Gabon-légalisation du mariage coutumier
La proposition de loi sur la légalisation du mariage coutumier

(Agence de presse panafricaine) – La proposition de loi sur la légalisation du mariage coutumier émis par le sénateur Ernest Ndassiguikoula, sénateur du département de la Bayi-Brikolo, trouve plus d’opinions positives que négatives.

 

 

Le mariage coutumier qui était respecté pendant les siècles précédents, au Gabon comme dans la majorité des pays d’Afrique centrale, cet acte d’aliénation a perdu toute sa valeur au profit parfois du clientélisme causé par l’abandon des valeurs traditionnelles.

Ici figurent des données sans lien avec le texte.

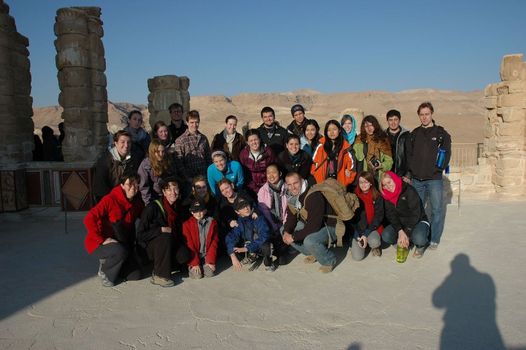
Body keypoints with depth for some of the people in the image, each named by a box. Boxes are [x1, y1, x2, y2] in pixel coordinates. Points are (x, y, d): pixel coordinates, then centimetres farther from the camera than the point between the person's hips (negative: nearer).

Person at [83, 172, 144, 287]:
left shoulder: (137, 203, 1)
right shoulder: (110, 200, -18)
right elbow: (89, 220, -24)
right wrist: (102, 240, -26)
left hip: (121, 244, 6)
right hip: (98, 244, -6)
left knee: (135, 275, -4)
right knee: (121, 251, -37)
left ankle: (108, 262, 18)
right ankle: (104, 270, -6)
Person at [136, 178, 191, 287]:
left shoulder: (177, 207, 2)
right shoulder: (153, 207, -18)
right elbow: (140, 234, -18)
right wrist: (161, 230, -25)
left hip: (169, 243, 5)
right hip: (149, 244, -5)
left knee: (184, 255, -22)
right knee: (166, 238, -36)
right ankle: (159, 276, -23)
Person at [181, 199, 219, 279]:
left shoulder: (212, 222, 1)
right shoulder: (187, 224, -6)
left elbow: (214, 242, 1)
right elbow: (189, 245, -8)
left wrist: (211, 261, -6)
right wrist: (195, 263, -13)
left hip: (207, 256, 2)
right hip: (194, 257, -1)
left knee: (209, 273, -16)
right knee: (197, 275, -17)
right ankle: (192, 267, 14)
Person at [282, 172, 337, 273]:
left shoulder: (314, 196, -31)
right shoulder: (292, 197, -4)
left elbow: (314, 226, -34)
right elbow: (291, 218, 4)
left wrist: (294, 237, -29)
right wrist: (286, 232, -16)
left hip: (328, 227, -8)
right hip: (309, 224, 9)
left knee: (309, 241, -36)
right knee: (284, 231, -1)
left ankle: (329, 261, -5)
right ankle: (312, 253, 11)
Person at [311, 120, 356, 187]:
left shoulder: (345, 147, 2)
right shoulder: (321, 146, 2)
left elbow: (350, 164, 10)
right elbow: (315, 163, 6)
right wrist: (315, 180, 1)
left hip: (340, 182, 0)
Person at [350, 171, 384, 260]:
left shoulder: (377, 197, -5)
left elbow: (378, 217, -8)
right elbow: (351, 217, -3)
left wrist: (366, 234, -18)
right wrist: (357, 236, -13)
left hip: (372, 228, 0)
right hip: (357, 229, 0)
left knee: (374, 242, -33)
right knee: (357, 256, -16)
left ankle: (375, 247, 5)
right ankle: (354, 243, 18)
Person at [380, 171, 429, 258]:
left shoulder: (409, 190, -19)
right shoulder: (387, 196, -2)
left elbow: (415, 214, -22)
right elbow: (391, 216, -9)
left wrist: (406, 233, -27)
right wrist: (400, 232, -26)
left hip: (418, 221, -4)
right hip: (400, 224, 4)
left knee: (419, 238, -36)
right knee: (386, 236, -24)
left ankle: (420, 246, 2)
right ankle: (403, 243, 7)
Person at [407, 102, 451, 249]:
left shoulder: (441, 133, 2)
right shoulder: (414, 134, 11)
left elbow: (447, 154, 0)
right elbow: (409, 155, 12)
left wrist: (439, 168, -9)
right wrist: (409, 173, 4)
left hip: (434, 179, -3)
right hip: (416, 179, 3)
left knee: (437, 209, -1)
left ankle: (434, 239, 10)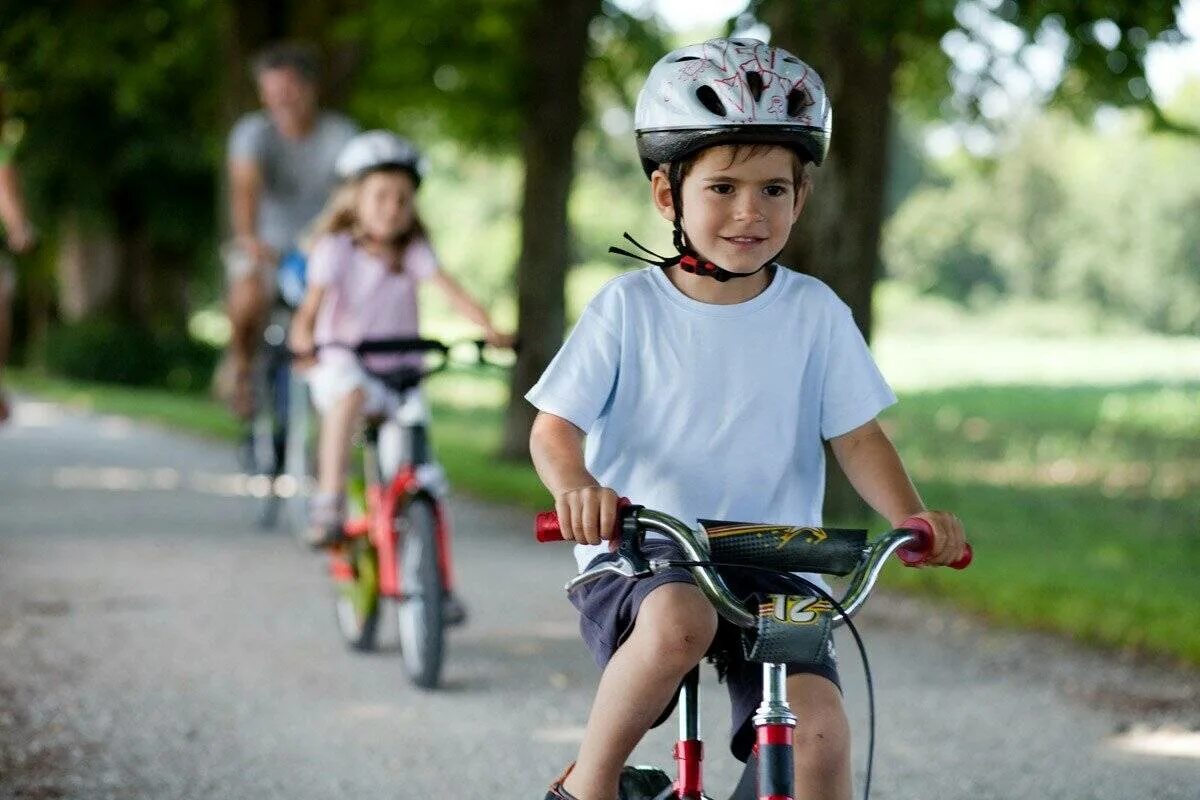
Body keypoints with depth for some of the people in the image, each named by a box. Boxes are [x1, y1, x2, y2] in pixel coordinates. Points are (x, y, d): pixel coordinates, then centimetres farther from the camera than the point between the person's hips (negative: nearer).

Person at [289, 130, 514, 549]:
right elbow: (312, 302, -16)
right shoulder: (337, 249, -3)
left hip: (399, 369, 5)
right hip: (342, 362, -4)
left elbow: (451, 290, -10)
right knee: (348, 395, -35)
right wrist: (304, 339, -38)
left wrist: (490, 329, -27)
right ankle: (329, 504, -35)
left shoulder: (414, 251, 4)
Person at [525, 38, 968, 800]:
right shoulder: (630, 306, -2)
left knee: (820, 731, -20)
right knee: (680, 621, -37)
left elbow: (857, 435, 4)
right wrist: (577, 487, -28)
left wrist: (912, 516, -15)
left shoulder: (814, 313, 2)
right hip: (639, 560, -2)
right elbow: (556, 426, -5)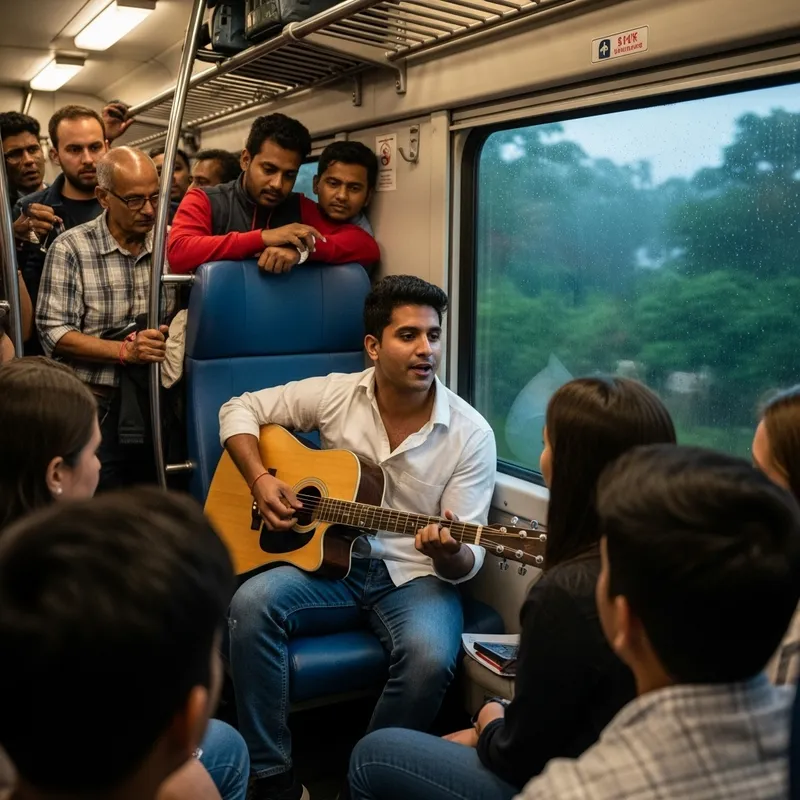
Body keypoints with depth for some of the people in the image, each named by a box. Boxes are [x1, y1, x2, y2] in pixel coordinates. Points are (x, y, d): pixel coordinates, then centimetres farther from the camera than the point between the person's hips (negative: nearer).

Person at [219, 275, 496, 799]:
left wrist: (448, 553, -33)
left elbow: (468, 561, -8)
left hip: (417, 575, -1)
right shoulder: (335, 395, -4)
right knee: (251, 605, -26)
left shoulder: (471, 434, -9)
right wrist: (260, 480, -10)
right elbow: (241, 409, 6)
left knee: (431, 656, -33)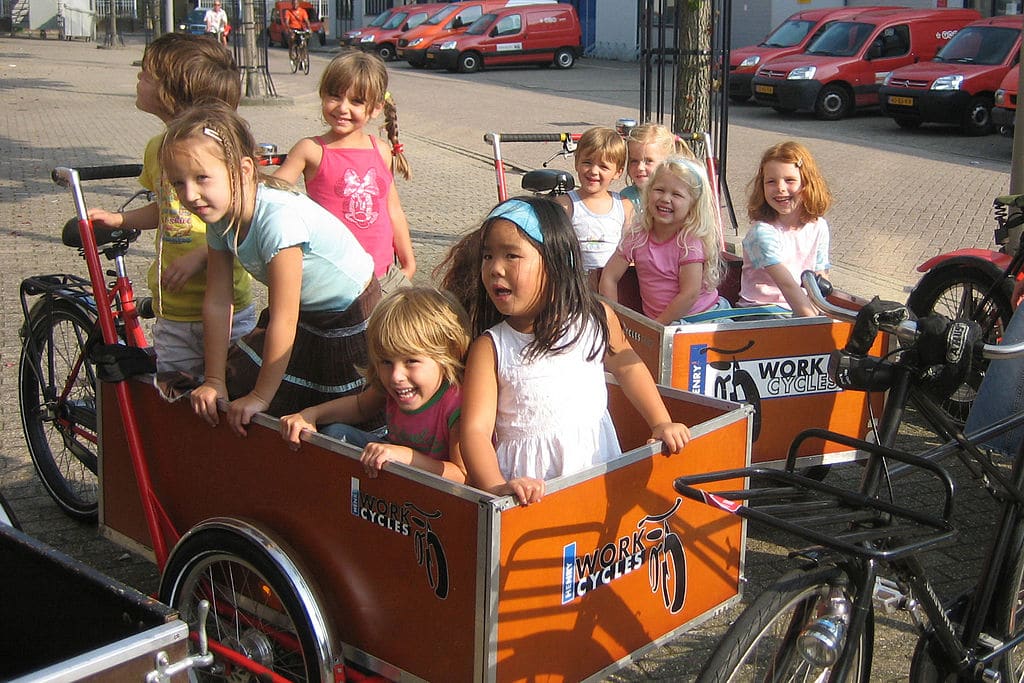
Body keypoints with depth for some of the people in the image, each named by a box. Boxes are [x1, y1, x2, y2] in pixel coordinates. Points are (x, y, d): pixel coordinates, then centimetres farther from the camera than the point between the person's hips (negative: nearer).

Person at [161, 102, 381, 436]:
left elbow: (283, 319, -31)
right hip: (304, 312, 8)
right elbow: (217, 303, -5)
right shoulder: (222, 216, -12)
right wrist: (214, 380, -4)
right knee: (238, 382, 5)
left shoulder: (279, 218, -36)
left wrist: (261, 396, -22)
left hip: (349, 319, -7)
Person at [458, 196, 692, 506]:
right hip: (527, 482, -2)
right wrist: (497, 487, -29)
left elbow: (627, 366, 20)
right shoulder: (489, 348, -7)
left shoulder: (597, 318, 0)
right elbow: (475, 429, -13)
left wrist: (661, 423, 13)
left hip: (594, 459, 2)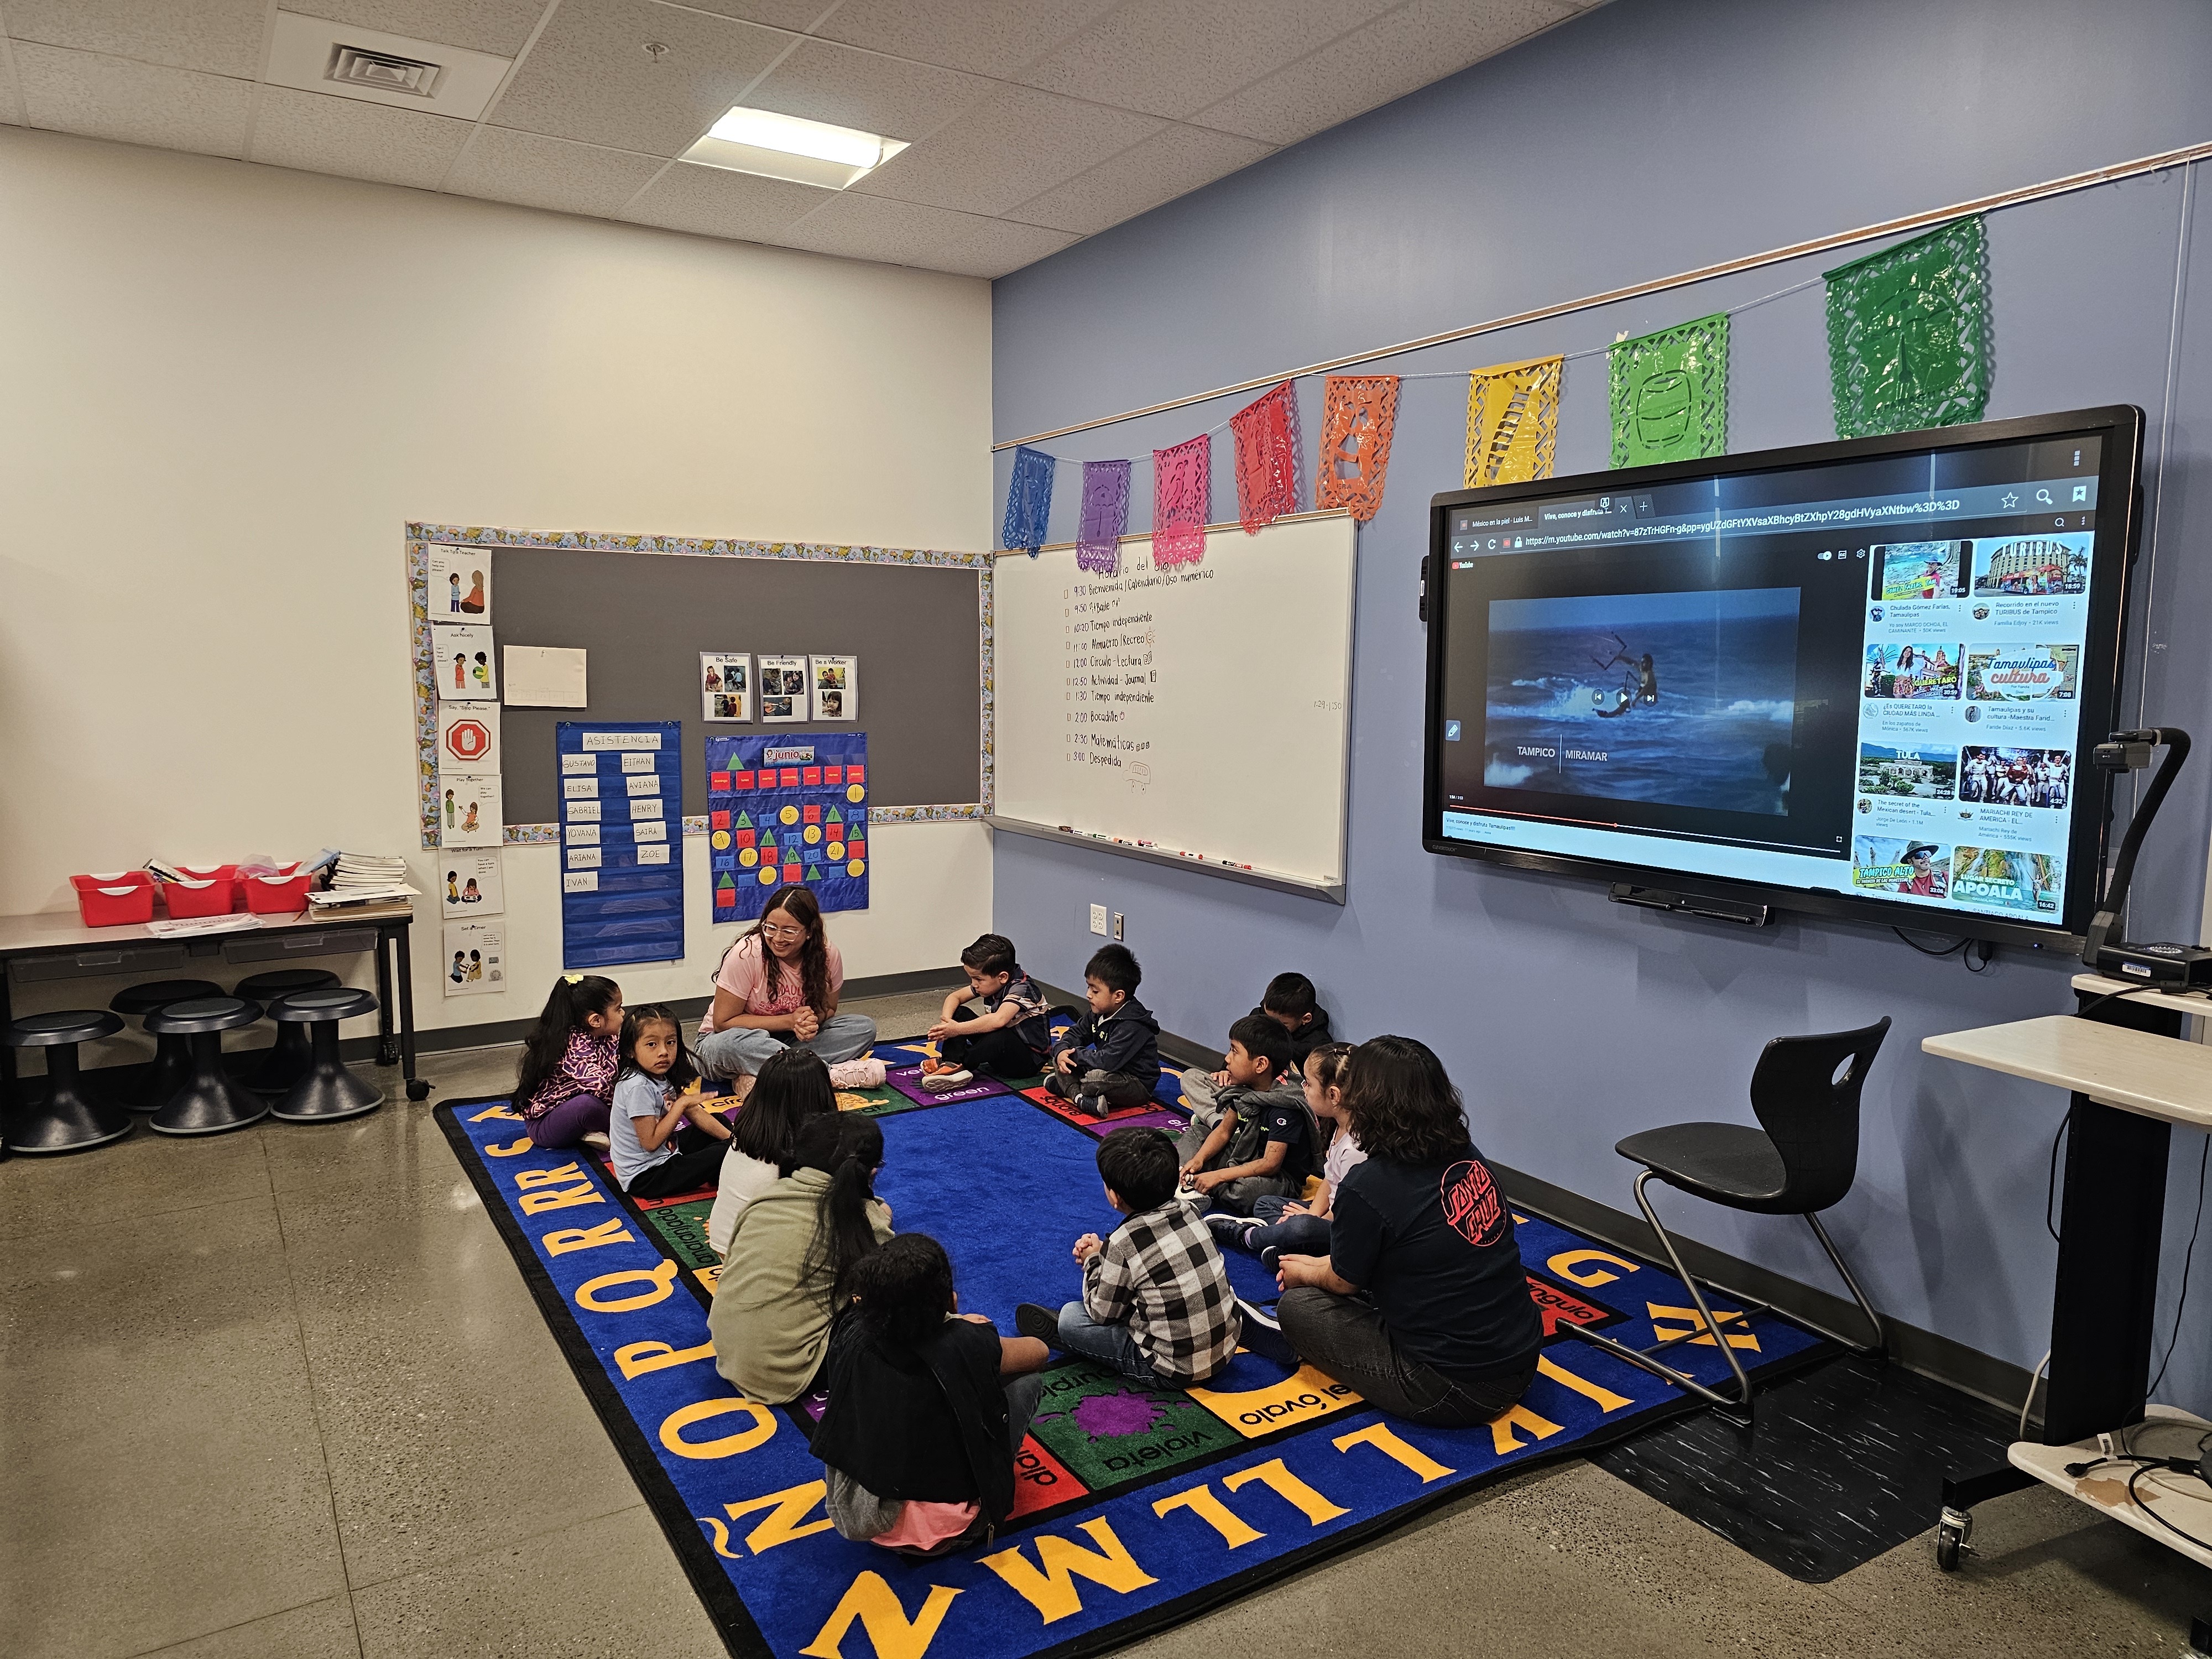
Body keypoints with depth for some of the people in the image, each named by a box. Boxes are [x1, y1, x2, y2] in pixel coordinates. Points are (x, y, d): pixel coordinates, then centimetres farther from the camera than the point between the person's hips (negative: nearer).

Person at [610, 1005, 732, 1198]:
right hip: (644, 1177, -10)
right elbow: (651, 1142, -27)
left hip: (665, 1154, 10)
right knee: (723, 1153, -16)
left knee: (720, 1120, 18)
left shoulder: (662, 1076, 0)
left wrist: (732, 1138, 1)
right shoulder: (638, 1087, -27)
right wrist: (682, 1103, -22)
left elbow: (695, 1113, 8)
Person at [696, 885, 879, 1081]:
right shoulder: (746, 954, -23)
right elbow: (723, 1022, -18)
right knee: (737, 1043, -40)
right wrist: (790, 1021, -25)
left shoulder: (827, 955, -12)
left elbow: (828, 1008, 4)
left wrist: (813, 1020, -22)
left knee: (864, 1027, -15)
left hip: (791, 1039, 4)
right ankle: (832, 1075, -33)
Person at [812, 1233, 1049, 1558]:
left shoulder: (850, 1335, -14)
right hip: (938, 1530, -5)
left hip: (854, 1513, 5)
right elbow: (1040, 1352, -1)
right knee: (1028, 1382, 7)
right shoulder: (965, 1347, -24)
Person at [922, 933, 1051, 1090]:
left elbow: (998, 1020, -43)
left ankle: (957, 1066, -25)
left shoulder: (1021, 988, -25)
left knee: (1000, 1037, -41)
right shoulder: (990, 983, -1)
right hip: (1000, 1050, 9)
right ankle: (951, 1062, -22)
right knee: (959, 1013, -2)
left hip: (1030, 1059, -8)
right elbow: (955, 997, 6)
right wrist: (947, 1022, -15)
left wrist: (957, 1029, -37)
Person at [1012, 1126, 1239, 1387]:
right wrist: (1105, 1254, 9)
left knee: (1070, 1318, 3)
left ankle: (1054, 1331, 34)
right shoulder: (1186, 1211, -3)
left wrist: (1094, 1261, 8)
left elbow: (1102, 1312, -7)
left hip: (1176, 1371, -7)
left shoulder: (1125, 1243, -22)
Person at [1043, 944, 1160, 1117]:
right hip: (1112, 1073, 9)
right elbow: (1076, 1033, 9)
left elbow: (1107, 1061, -34)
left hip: (1138, 1086, -9)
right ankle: (1079, 1097, -22)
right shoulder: (1099, 1013, 1)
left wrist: (1073, 1054, -20)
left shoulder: (1132, 1027, -27)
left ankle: (1067, 1087, -9)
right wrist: (1061, 1051, -14)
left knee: (1097, 1078, -38)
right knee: (1062, 1059, -2)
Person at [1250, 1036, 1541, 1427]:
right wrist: (1316, 1263, 27)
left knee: (1297, 1305, 4)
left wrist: (1304, 1275, 22)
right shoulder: (1467, 1157, 1)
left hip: (1455, 1394, -7)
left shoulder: (1367, 1188, -21)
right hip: (1522, 1368, 7)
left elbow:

La dot à l’époque, était tout simplement un rituel,  un jeu d’échange qui n’avait aucune grande exigence matérielle et ou pécuniaire, et encore moins sur les ressources économiques multidimensionnelles et polyfonctionnelles du couple ; de nos jours, pour se marier, la femme et sa famille exigent des biens dotaux composés ”d’un matériel énorme suivi d’une forte somme d’argent, avec un cérémonial en grandes pompes qui coûte parfois plus cher que la dot”. Après l’accomplissement de cet acte purement traditionnel, certaines femmes changeraient d’attitude et vont en mariage sans que la dot ne soit pas remboursée au premier soupirant. Face à de telles incongruités, le sénateur Ernest Ndassiguikoula a donc réfléchi afin que le Gabon rejoigne son voisin, la Guinée-Équatoriale ou le mariage coutumier est légal, ce qui lui a permis de conserver ces bases traditionnelles en termes de dot (la dot coûte entre 100.000 frs et 400.000 frs), en cas de divorce la femme doit rembourser la dot qui la lie à son ex-mari, dans le cas contraire elle est toujours reconnue comme étant l’épouse et son ex qui aura toujours de l’influence sur sa vie.

 

 

Et depuis lors, la légalisation sur le mariage coutumier en son aspect remboursement de la dot en cas de divorce, pourrait freiner la demande des sommes colossales exigées par la belle-famille, pour qu’enfin, on retrouve le respect scrupuleux des obligations y adossées, notamment l’aliénation qu’induit ladite dot qui en son temps constituait le fondement même de l’union non plus entre époux mais davantage entre deux familles enclines à exalter leur dignité respective et surtout à préserver jalousement un destin désormais commun tout en promouvant la perpétuation d’une bonne image assimilable à un trésor jalousement conservé et destiné à circuler, inaltéré, à travers les générations qui ne correspondront plus à la réalité des dots dont on connaît aujourd’hui la dévolution : tenir financièrement l’aspirant quitte parfois à l’endetter en enlevant à la dot son caractère essentiellement symbolique pour en faire  un moyen plutôt restrictif dans l’optique de convoler en justes noces par les jeunes d’où la dégringolade observée en matière de jeunes couples dans ce pays.